Written by Cavan Scott
Illustrated by Derek Charm
and Charlie Kirchoff
Published by IDW Publishing
This fourth installment goes deep into the catacombs of the Star Wars franchise and draws its inspiration from the 1984 made for TV film Caravan of Courage: An Ewok Adventure. There are also some references from the Ewoks cartoon. Now, it’s easy to understand why these short furry creatures are persona non grata in certain corners of the fandom.
However, if Ewoks are your jam, prepare to learn a few things.
Unlike the previous issues, Rebel Commander Lina Graf’s crew would rather not hear a scary story meant to ease their fear.
They would rather deal with the horror of being inside of Darth Vader’s castle. The thing is, the crew doesn’t know whose house they are in, which makes their fright fun to relish.
The woklings of Bright Tree Village are missing. Chirpa and Logray (before they became Chief and Shaman) set out to rescue their young inhabitants and every monster on Endor is a suspect. Their investigation leads to a shocking discovery. Treachery is afoot, time is running out and the giant Gorax is hungry.
Tales From Vader’s Castle has been hit or miss. Francesco Francavilla’s cover depicting entranced-looking murder Ewoks seemed promising.
Unfortunately, the narrative is dull and essentially gives away the big reveal beforehand. Also, Ewoks are popular as a whole as opposed to the sum of their parts. While any story can be great with the right creative flair, IDW is asking the book’s target demographic, young children, to care about characters who the franchise has barely used since Episode VI.
Charlie Kirchoff’s artwork checked all of the boxes but failed to provide any aesthetic engagement. The coloring didn’t help either, as muted grays mixed with smaller doses of brown and orange hues made it tough to tell the Ewoks apart in some panels.
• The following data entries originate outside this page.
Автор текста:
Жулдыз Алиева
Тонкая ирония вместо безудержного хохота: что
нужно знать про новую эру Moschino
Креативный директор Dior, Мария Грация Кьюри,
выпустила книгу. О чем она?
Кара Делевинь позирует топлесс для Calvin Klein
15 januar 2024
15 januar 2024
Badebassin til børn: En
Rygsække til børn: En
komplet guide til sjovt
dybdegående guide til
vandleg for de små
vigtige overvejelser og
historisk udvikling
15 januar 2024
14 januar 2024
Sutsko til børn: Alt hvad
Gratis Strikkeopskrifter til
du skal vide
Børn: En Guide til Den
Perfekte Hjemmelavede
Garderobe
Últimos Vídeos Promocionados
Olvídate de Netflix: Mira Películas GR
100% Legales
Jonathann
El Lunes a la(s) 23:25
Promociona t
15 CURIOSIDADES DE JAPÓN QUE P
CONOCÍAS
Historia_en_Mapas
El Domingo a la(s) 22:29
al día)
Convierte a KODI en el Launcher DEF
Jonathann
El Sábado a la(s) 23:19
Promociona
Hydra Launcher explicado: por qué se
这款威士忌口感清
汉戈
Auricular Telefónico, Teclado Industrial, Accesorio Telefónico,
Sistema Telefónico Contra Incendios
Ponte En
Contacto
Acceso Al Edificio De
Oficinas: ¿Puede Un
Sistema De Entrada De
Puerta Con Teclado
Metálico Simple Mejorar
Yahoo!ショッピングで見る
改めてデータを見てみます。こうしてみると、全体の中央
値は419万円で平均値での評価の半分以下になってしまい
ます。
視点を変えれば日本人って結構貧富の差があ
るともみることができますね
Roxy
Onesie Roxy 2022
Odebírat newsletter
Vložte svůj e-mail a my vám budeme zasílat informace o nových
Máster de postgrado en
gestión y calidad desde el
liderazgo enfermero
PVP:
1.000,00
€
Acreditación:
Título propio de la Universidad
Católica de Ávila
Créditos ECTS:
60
The Ewok’s facial expressions looked the same regardless if they were happy or running for their lives. These furry creatures didn’t have the most expressive faces in the movie so the frame of reference is not that good. However, changes in body language should have made up for the lack of facial expressions but did not deliver.
Plus, there was no Wicket.
I find that funny considering this series hasn’t produced the titular character.
Now, the most popular Ewok is not included in a story about EWOKS.
Darth Vader is up next in the series’ conclusion. As far as this issue is concerned, it was a miss where a hit was was needed to balance things out in the positive column.